2) richiedere un intervento presso la Suprema Corte di Cassazione al fine di avallare la richiesta di annullamento dell’ordinanza di custodia cautelare per il reato di associazione mafiosa già avanzata dai difensori di Palazzolo con apposito ricorso. Anche a tale proposito deve osservarsi come di fatto la suddetta ordinanza sarebbe stata annullata dal Tribunale del Riesame di Palermo a seguito della sentenza resa dalla Cassazione il 9 gennaio 2004;

3) richiedere un intervento di esponenti “a livello governativo” nei confronti delle Autorità sudafricane allo scopo di ottenere che sia Palazzolo che Agusta venissero “lasciati in pace” (anche, se necessario, attraverso un intervento sul “Presidente”;

4) richiedere una interrogazione parlamentare al fine di evidenziare il carattere persecutorio  dell’azione giudiziaria svolta dall’Autorità giudiziaria palermitana nei confronti di Palazzolo e dei suoi familiari;

5) richiedere un intervento sui meccanismi di assegnazione del ricorso in Cassazione, allo scopo di farlo assegnare a “giudici competenti” che potessero “mettere un punto fermo” in sede di legittimità. A tale scopo Palazzolo invitava la sorella ad annotare i nomi dei giudici (“scriviti cu sunnu i magistrati, cu sunnu i persone, cu sunnu i procuratori, cu sunnu i presidenti di Corte d’appello, scriviti tutto”) per monitorare l’esito dei suddetti interventi;

6) richiedere, infine, un interlocutore a livello ministeriale che fosse incaricato di seguire la situazione processuale del Palazzolo.

A fronte di tali richieste Palazzolo manifestava la propria disponibilità a “dare un contributo” a soggetti vicini al Dell’Utri per una serie di affari nei settori della pesca, del petrolio, delle miniere e dei lavori pubblici che costoro avevano intenzione di porre in essere in Angola, dove lui ricopriva il ruolo di consigliere finanziario dello Stato.

Inoltre, la sorella dell’imputato avrebbe dovuto precisare al Dell’Utri che Palazzolo non aveva voluto chiedere altri interventi presso di lui a persone siciliane per non rischiare di essere ancora coinvolto come in precedenza (“ci dici: mio fratello non ha voluto chiedere a nessuno giù al sud, qua, la, perché evita di essere coinvolto come altre volte…”).

 

NESSUN VALORE PROBATORIO ALLA TELEFONATA

 

La correttezza e la deontologia ovviamente mi obbligano a riportare un lancio Ansa che ho trovato in archivio e di cui vi do notizia: “La seconda sezione della Corte d'appello di Palermo ha rigettato, ritenendola non rilevante ai fini del decidere, la richiesta di acquisizione di un'intercettazione telefonica del 2003 tra il senatore del Pdl Marcello Dell'Utri e Sara Palazzolo, sorella del boss Vito Roberto, residente in Sudafrica e di recente condannato, con sentenza definitiva, a nove anni di carcere per il reato di associazione mafiosa. La decisione sblocca di fatto il processo, arenato da parecchi mesi nell'esame di questo problema.

**DATI ARCHIVIATI:**
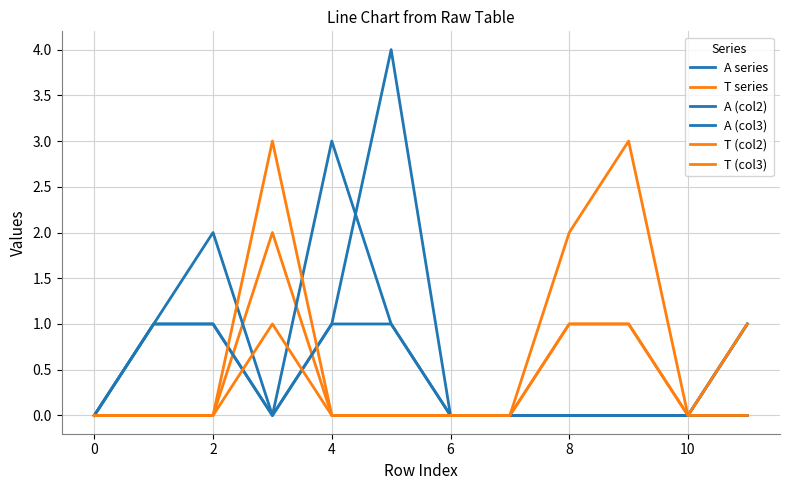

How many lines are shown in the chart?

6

**COME PROCEDERE:**
Cita dal brano sul caso Palazzolo tutto il tratto che va da "4) richiedere una" fino a "processuale del Palazzolo.".

**RISULTATO ATTESO:**
4) richiedere una interrogazione parlamentare al fine di evidenziare il carattere persecutorio  dell’azione giudiziaria svolta dall’Autorità giudiziaria palermitana nei confronti di Palazzolo e dei suoi familiari;

5) richiedere un intervento sui meccanismi di assegnazione del ricorso in Cassazione, allo scopo di farlo assegnare a “giudici competenti” che potessero “mettere un punto fermo” in sede di legittimità. A tale scopo Palazzolo invitava la sorella ad annotare i nomi dei giudici (“scriviti cu sunnu i magistrati, cu sunnu i persone, cu sunnu i procuratori, cu sunnu i presidenti di Corte d’appello, scriviti tutto”) per monitorare l’esito dei suddetti interventi;

6) richiedere, infine, un interlocutore a livello ministeriale che fosse incaricato di seguire la situazione processuale del Palazzolo.